Die "amerikanischen" Militärs wollen keinen
Italienfeldzug
-- die "amerikanischen" Militärs meinen,
Luftangriffe auf Italien würden zum Ausscheiden aus dem
Krieg ausreichen
-- Marshall: Der Optimismus der GB-Seite über Italien, dass
ein Durchmarsch so einfach wäre, und der Pessimismus
hinsichtlich der 2.Front in Frankreich seien nicht
gerechtfertigt
[nicht erwähnt: da gibt es noch die Alpen als natürliches
Hindernis].
Churchill gibt nach und erlaubt die 2.Front in
Frankreich - und Balkanfeldzug
-- der Todesstoss solle von Frankreich her
erfolgen
-- neuer Name für die 2.Front: "Roundhammer",
später "Overlord" (S.357)
-- Churchill plant einen Angriff über Bulgarien, Rumänien
und die Türkei
->> Roosevelt muss die Prüfung zusagen, wenn Churchill
die 2.Front akzeptiert (S.357-358)
19.-21.5.1943
DWid: Treffen von
Goerdeler mit Brüdern Wallenberg in Stockholm über
Nachkriegsordnung ohne Krieg
(S.361)

· · · ·

* [Aufgabenstellung] Welche beiden Namen bekam die 2. Front laut Ausgangstext nacheinander?

* [Gespeicherte Dateneinträge]
· · · ·

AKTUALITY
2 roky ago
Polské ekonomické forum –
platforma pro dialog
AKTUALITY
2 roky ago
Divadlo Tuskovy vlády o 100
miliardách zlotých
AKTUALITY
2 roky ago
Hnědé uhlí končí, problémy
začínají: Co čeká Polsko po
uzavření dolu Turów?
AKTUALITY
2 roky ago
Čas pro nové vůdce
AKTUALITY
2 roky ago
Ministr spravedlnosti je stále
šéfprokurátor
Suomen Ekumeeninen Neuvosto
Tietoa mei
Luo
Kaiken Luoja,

· · · ·

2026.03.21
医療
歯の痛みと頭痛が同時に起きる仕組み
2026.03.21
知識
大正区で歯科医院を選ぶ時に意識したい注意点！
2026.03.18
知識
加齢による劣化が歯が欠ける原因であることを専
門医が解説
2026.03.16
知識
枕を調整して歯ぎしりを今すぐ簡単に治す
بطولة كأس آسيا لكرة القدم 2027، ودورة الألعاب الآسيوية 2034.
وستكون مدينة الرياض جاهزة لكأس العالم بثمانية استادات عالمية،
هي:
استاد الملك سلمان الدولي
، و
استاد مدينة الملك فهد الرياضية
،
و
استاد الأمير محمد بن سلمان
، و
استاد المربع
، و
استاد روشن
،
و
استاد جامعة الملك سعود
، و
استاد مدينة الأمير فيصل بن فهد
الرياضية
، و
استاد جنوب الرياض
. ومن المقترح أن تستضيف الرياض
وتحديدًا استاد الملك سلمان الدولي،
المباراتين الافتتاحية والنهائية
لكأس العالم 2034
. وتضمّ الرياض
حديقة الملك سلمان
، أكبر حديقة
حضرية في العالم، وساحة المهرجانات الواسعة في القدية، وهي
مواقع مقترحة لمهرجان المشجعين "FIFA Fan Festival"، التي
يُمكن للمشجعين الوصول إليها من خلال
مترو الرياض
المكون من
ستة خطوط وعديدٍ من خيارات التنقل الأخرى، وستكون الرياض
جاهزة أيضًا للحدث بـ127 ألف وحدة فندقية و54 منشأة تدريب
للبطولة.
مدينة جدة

· · · ·

* [Lösung] Zuerst „Roundhammer“, später „Overlord“.